February 2021 Pension Finance Update

Pension finance enjoyed its best month in more than three years in February, buoyed by higher stock prices and higher interest rates.

Pension finance enjoyed its best month in more than three years in February, buoyed by higher stock prices and higher interest rates. Both model plans we track[1] gained ground last month: Plan A gained 5% and is now up more than 7% for the year, while the more conservative Plan B added 1% and is now up more than 1% through the first two months of 2021:

Assets

Stocks rose again last month, building on a modestly positive January. A diversified stock portfolio gained 2%-3% in February and is now up 3%-4% for the year:

Interest rates rose another 0.3% in February. As a result, bonds lost 2%-4% last month and are now down 3%-6% for the year, with long duration bonds performing worst.

Overall, our traditional 60/40 portfolio gained less than 1% during February and is even for the year, while the conservative 20/80 portfolio lost 2% in February and is now down more than 3% for the year.

Liabilities

Pension liabilities (for funding, accounting, and de-risking purposes) are driven by market interest rates. The first graph below compares our Aa GAAP spot yield curve at December 31, 2020 and February 28, 2021, and it also shows the movement in the curve last month. The second graph below shows our estimate of movements in effective GAAP discount rates for pension obligations of various duration during January:

Corporate bond yields moved up 0.3% in January and are now up 0.5% since the end of 2020. As a result, pension liabilities fell 3%-5% during the month and are now down 5%-8% for the year, with long duration plans seeing the largest declines.

Summary

Pension finance has enjoyed a boost in early 2021 due to a spike in interest rates along with higher stock markets. The graphs below show the movement of assets and liabilities through the first two months of 2021: 

Looking Ahead

Pension funding relief has reduced required plan funding since 2012, but under current law, liabilities will increase substantially for 2021-2023. Plans that have only made required contributions in the past can expect significant increases in required contributions over the next couple years.

However, during January, Congress introduced pension funding legislation that would extend relief for several more years. The progress of this legislation will be crucial to pension decision-making in the months ahead.

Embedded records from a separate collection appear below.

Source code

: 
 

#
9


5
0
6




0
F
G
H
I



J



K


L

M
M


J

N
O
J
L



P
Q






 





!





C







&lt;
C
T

Discount rates moved higher last month. We expect most pension sponsors will use effective discount rates in the 2.7%-3.2% range to measure pension liabilities right now.

The table below summarizes rates that plan sponsors are required to use for IRS funding purposes for 2021, along with estimates for 2022. Pre-relief, both 24-month averages and December ‘spot’ rates, which are still required for some calculations, such as PBGC premiums, are also included.


[1] Plan A is a traditional plan (duration 12 at 5.5%) with a 60/40 asset allocation, while Plan B is a largely retired plan (duration 9 at 5.5%) with a 20/80 allocation with a greater emphasis on corporate and long-duration bonds. We assume overhead expenses of 1% of plan assets per year, and we assume the plans are 100% funded at the beginning of the year and ignore benefit accruals, contributions, and benefit payments in order to isolate the financial performance of plan assets versus liabilities.